Information supplied:
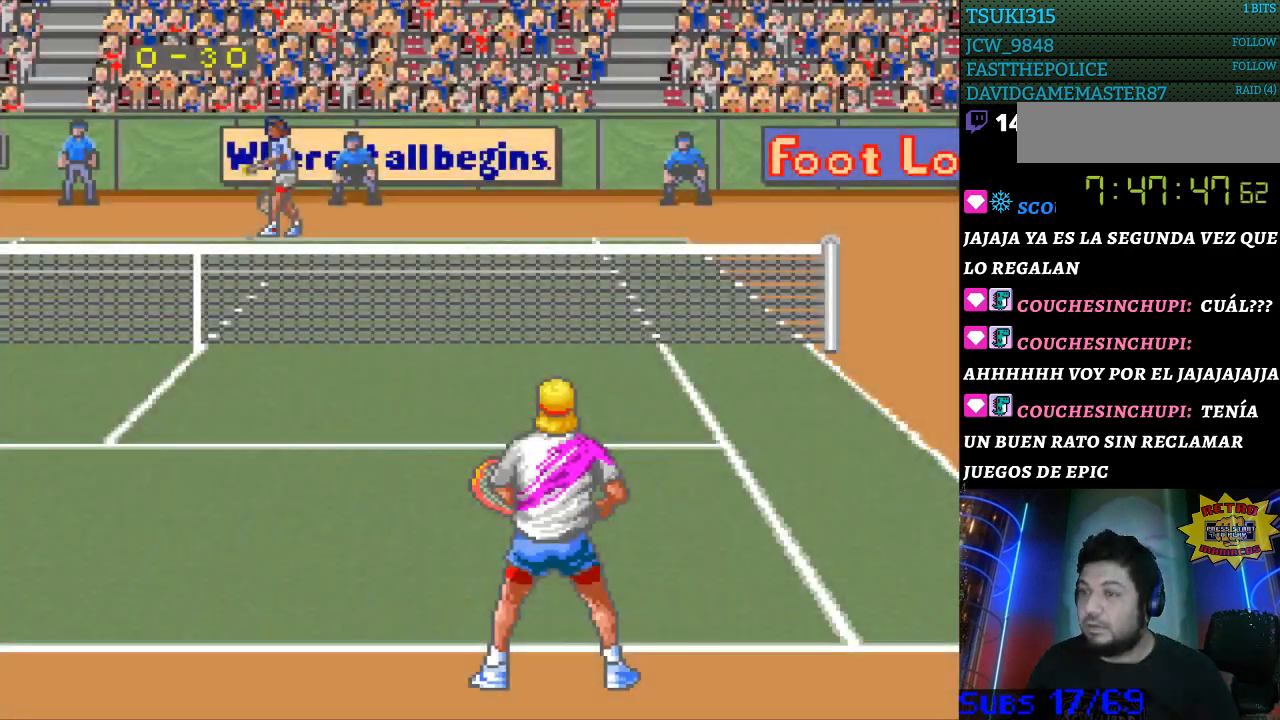
{"buttons": [], "events": []}
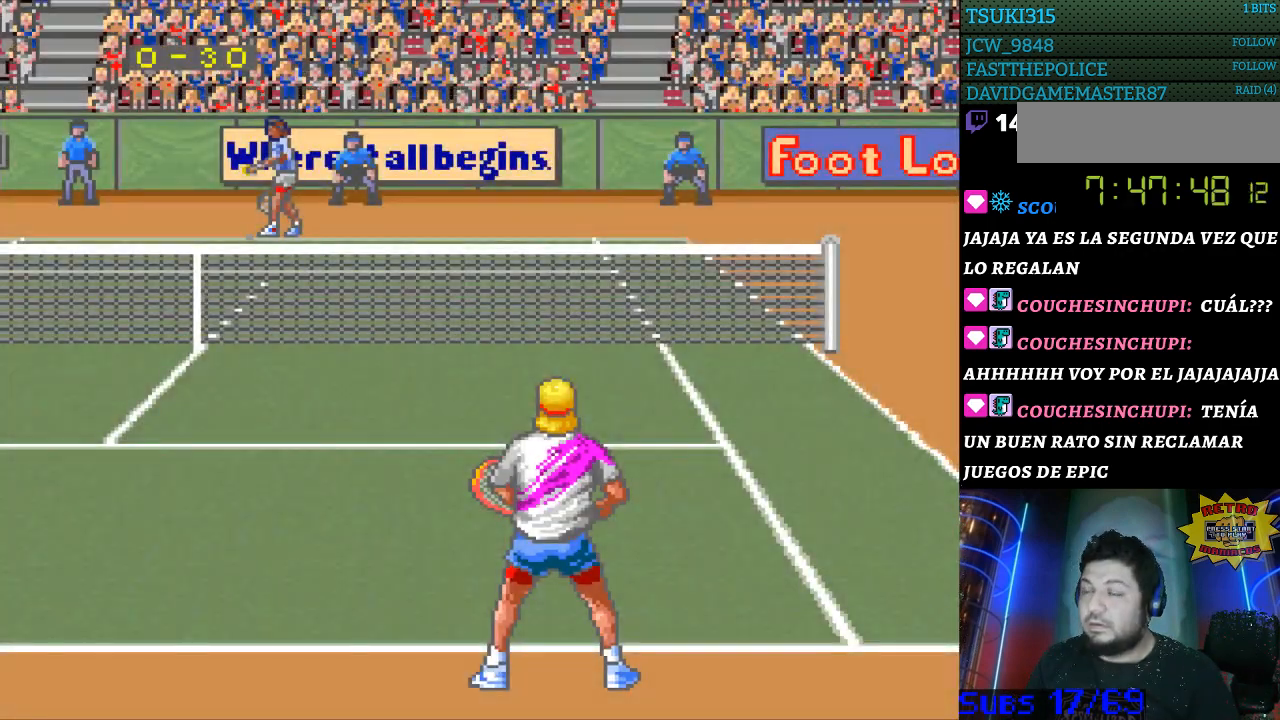
{"buttons": [], "events": [[67, "DPAD_RIGHT", "down"], [200, "DPAD_RIGHT", "up"]]}
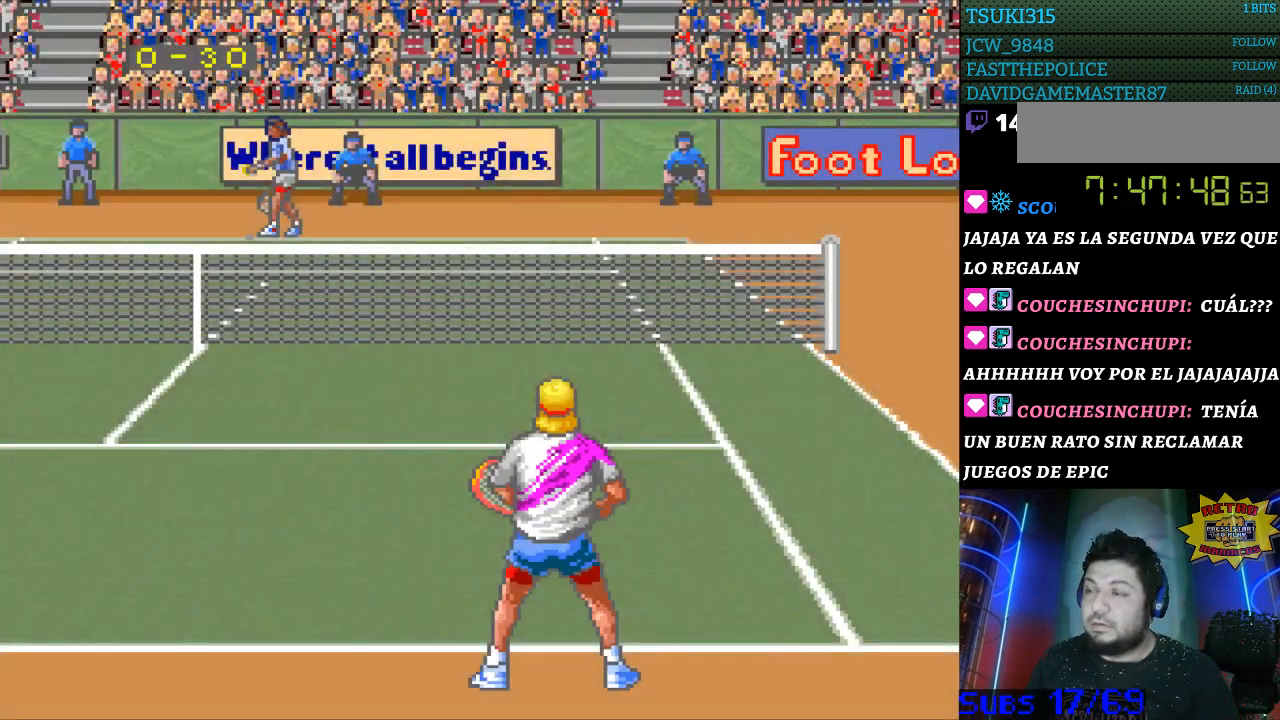
{"buttons": ["DPAD_UP"], "events": [[133, "DPAD_RIGHT", "down"], [233, "DPAD_RIGHT", "up"], [500, "DPAD_UP", "down"]]}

Exercise details: Each line with "down" in it must be identified and copied from the material.

Task result:
{"buttons": [], "events": [[67, "DPAD_RIGHT", "down"], [200, "DPAD_RIGHT", "up"]]}
{"buttons": ["DPAD_UP"], "events": [[133, "DPAD_RIGHT", "down"], [233, "DPAD_RIGHT", "up"], [500, "DPAD_UP", "down"]]}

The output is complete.